Sebelumnya, Guru Besar Univesitas Islam Negeri Syarif Hidayatullah ini mengungkapkan hal itu, saat sambutan dalam acara Resepsi Milad Pendidikan Ulama Tarjih Muhammadiyah (PUTM) Ke-54. Dalam acara yang diselenggarakan secara daring pada Senin 31 Agustus 2020.
“Saya banyak bergaul dengan saudara-saudara kita kalangan Nahdliyin mereka juga mengeluhkan masalah yang sama. Kelangkaan ulama ini menjadi persoalan yang serius dalam kehidupan kebangsaan dan keumatan kita,” ujarnya.
Kemudian Mu’ti mengutip dua buku yang menerangkan tentang zaman yang segalanya terkoneksi secara luas dan cepat, namun rnyatanya kemampuan nalar manusia semakin tak berilmu.
Buku tersebut adalah The Death of Expertise karya Thomas M. Nichols yang menjelaskan tentang keruntuhan otoritas keilmuan lantaran masyarakat berubah dalam mencerna informasi.
“Sekarang ini orang belajar agama itu tidak tanya kepada ulama yang menguasai pengetahuan agama tetapi mungkin mereka belajar agama pada ustaz yang populer di dunia maya.
"Mereka itu mengamalkan prinsip ballighu ‘annii wa law ayat. Tetapi memang dalam kenyataannya mereka ini betul-betul hanya menguasai ayat-ayat dan hadis-hadits yang sangat terbatas lalu berani memberikan fatwa,” terang Mu’ti.
Buku yang lain judulnya A World without Mind karya Franklin Foer. Dalam realitasnya, kata Mu’ti, dapat disaksikan bahwa para pakar telah kehilangan nyawa lantaran mereka tidak begitu populer sehingga yang diikuti oleh masyarakat adalah mereka yang menguasai dunia maya. Banyak masyarakat yang akhirnya lari ke Internet lalu tak mampu membedakan informasi sumir dan kredibel.
“Inilah saya kira sebagai renungan awal walaupun kita tidak boleh menyerah dan mengalah dengan keadaan itu karena kita menganggap semua itu sebagai sebuah tantangan dan tanggungjawab untuk bisa mengisi dan memenangkan pertarungan wacana di tengah dunia yang sangat terbuka,” tegas Mu’ti.

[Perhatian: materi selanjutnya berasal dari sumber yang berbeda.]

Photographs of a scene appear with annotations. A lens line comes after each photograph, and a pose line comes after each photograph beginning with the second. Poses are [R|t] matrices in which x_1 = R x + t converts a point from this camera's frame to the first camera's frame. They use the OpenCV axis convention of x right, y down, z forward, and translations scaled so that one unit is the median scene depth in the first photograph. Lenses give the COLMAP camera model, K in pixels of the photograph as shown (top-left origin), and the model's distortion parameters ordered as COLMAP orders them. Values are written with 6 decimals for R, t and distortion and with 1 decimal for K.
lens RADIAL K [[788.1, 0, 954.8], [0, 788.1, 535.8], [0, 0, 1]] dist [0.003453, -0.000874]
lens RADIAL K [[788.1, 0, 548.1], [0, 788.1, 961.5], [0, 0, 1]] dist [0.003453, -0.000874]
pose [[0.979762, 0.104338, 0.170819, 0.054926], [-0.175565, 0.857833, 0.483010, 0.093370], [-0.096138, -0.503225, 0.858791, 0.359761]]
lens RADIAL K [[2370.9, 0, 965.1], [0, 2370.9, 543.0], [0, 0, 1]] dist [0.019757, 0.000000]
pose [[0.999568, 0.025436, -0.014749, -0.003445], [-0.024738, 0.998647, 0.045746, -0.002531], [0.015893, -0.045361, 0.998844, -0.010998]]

Karenanya kritik-kritik yang disampaikan kepada Muhammadiyah, bagi Mu’ti, tidak perlu dinegasikan atau menolak, tetapi harus dilakukan dengan jalan muhasabah. Betapa pun wacana-wacana yang dilontarkan Muhammadiyah begitu luarbiasa, namun akan selalu tenggelam dengan konten dan narasi-narasi yang populis. Karenanya Mu’ti mengajak untuk mengisi kekosongan ruang tersebut.

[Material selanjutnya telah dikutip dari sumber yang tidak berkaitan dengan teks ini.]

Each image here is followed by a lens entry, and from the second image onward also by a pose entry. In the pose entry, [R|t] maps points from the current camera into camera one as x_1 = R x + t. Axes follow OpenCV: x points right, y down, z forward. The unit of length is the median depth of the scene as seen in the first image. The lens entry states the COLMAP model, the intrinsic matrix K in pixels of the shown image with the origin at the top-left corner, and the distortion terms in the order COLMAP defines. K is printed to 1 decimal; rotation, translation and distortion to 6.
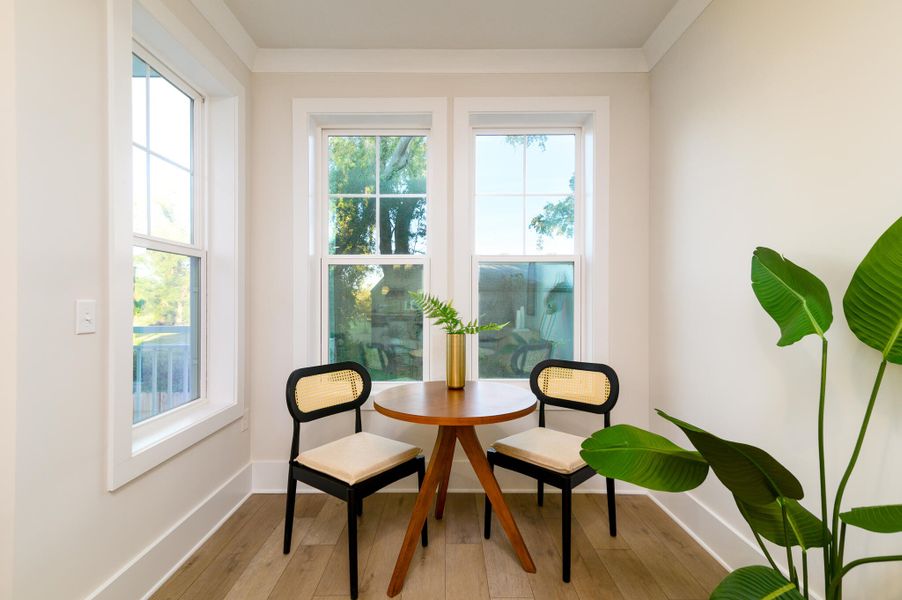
lens RADIAL K [[412.3, 0, 452.3], [0, 412.3, 303.0], [0, 0, 1]] dist [0.018699, 0.000182]
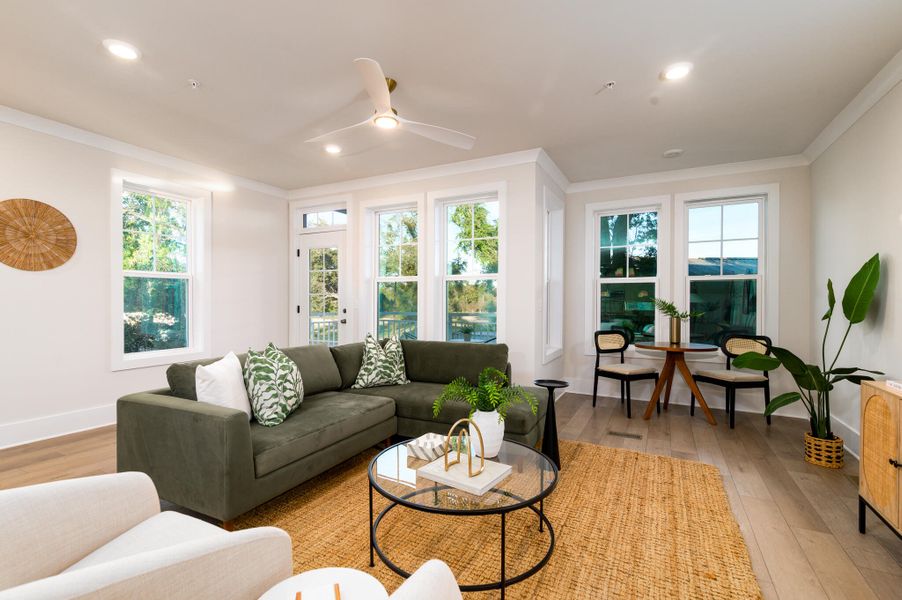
lens RADIAL K [[412.3, 0, 452.3], [0, 412.3, 303.0], [0, 0, 1]] dist [0.018699, 0.000182]
pose [[0.882929, 0.005013, -0.469480, -0.001596], [-0.008558, 0.999949, -0.005417, 0.019158], [0.469429, 0.008800, 0.882926, -1.225277]]
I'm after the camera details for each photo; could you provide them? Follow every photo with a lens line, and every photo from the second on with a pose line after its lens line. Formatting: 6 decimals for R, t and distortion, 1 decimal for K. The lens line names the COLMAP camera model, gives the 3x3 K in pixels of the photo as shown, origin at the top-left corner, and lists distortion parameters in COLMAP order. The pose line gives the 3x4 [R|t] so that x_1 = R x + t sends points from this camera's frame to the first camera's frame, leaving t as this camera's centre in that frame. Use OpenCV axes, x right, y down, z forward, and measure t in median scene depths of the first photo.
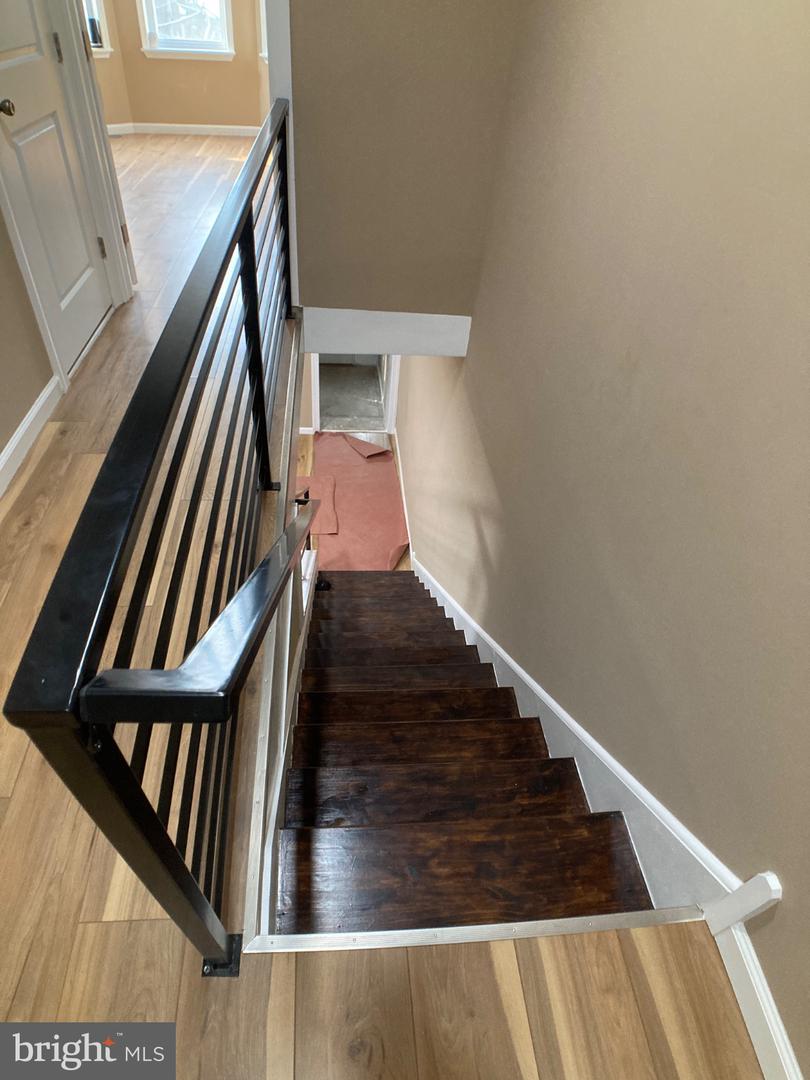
lens RADIAL K [[605.4, 0, 402.7], [0, 605.4, 540.5], [0, 0, 1]] dist [-0.094523, 0.020729]
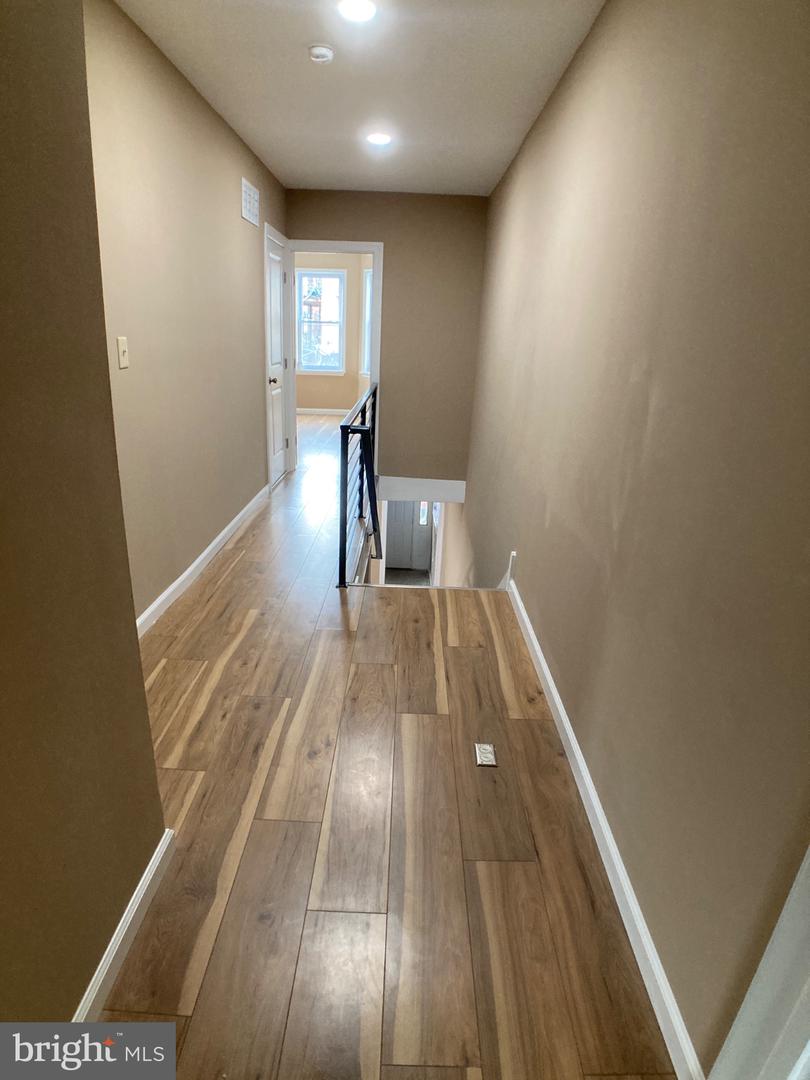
lens RADIAL K [[605.4, 0, 412.4], [0, 605.4, 543.7], [0, 0, 1]] dist [-0.094523, 0.020729]
pose [[0.995751, -0.003049, -0.092032, 0.058430], [-0.036301, 0.905514, -0.422761, 0.300942], [0.084625, 0.424306, 0.901556, -0.324666]]
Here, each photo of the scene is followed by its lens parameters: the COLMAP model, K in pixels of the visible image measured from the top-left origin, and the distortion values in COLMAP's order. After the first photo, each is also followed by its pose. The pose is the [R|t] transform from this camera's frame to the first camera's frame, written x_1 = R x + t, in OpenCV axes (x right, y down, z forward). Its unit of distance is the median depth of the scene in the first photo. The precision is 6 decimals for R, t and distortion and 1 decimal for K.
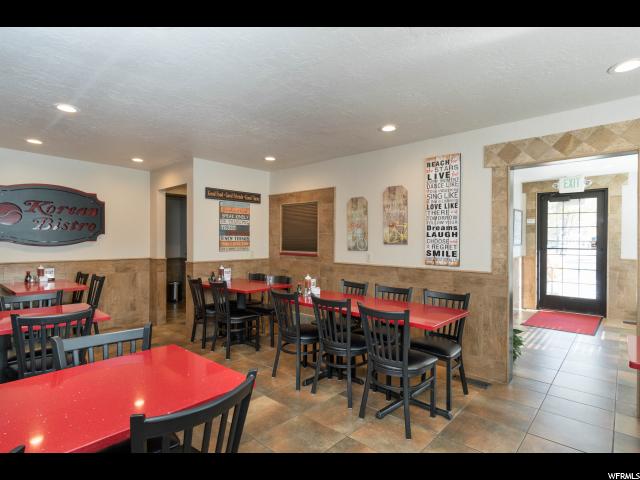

“Fikih Muhammadiyah itu luarbiasa maju. Buku-buku yang diterbitkan Majelis Tarjih sering saya bagikan kepada tamu-tamu yang berkunjung ke PP Muhammadiyah. Mereka mengapresiasi dengan sangat luarbiasa. Fikih Bencana yang disusun para ulama Muhammadiyah itu adalah fikih pertama yang sangat komprehensif menunjukkan betapa Muhammadiyah ini adalah organisasi yang berkemajuan,” tutur Mu’ti.
Karenanya faktor yang paling penting dalam agenda Muhammadiyah ke depan adalah menjawab tantangan dunia yang serba terbuka ini. Sosialisasi dan masifikasi gagasan-gagasan Muhammadiyah yang berkemajuan harus menjadi agenda kerja utama. Mu’ti menyayangkan apabila wacana berkemajuan harus tertutup karena kalah viral di dunia maya.
“Alhamdulilah pada masa-masa Covid-19 ini kita mulai bangkit. Fatwa-fatwa ulama Muhammadiyah tentang berbagai tuntunan ibadah mulai banyak dikutip dan diakui serta mendapatkan apresiasi yang luarbiasa dari berbagai kalangan. Apresiasi itu datang karena Muhammadiyah mampu mengurai masalah tidak hanya melalui dalil-dalil naqliyah tetapi juga dengan pembuktian aqliyah dan ilmiah. Di sinilah Muhammadiyah terlihat mampu menyandingkan serta mengintegrasikan antara Islam dan ilmu pengetahuan,” ujarnya, seperti dilansir muhammadiyah.or.id.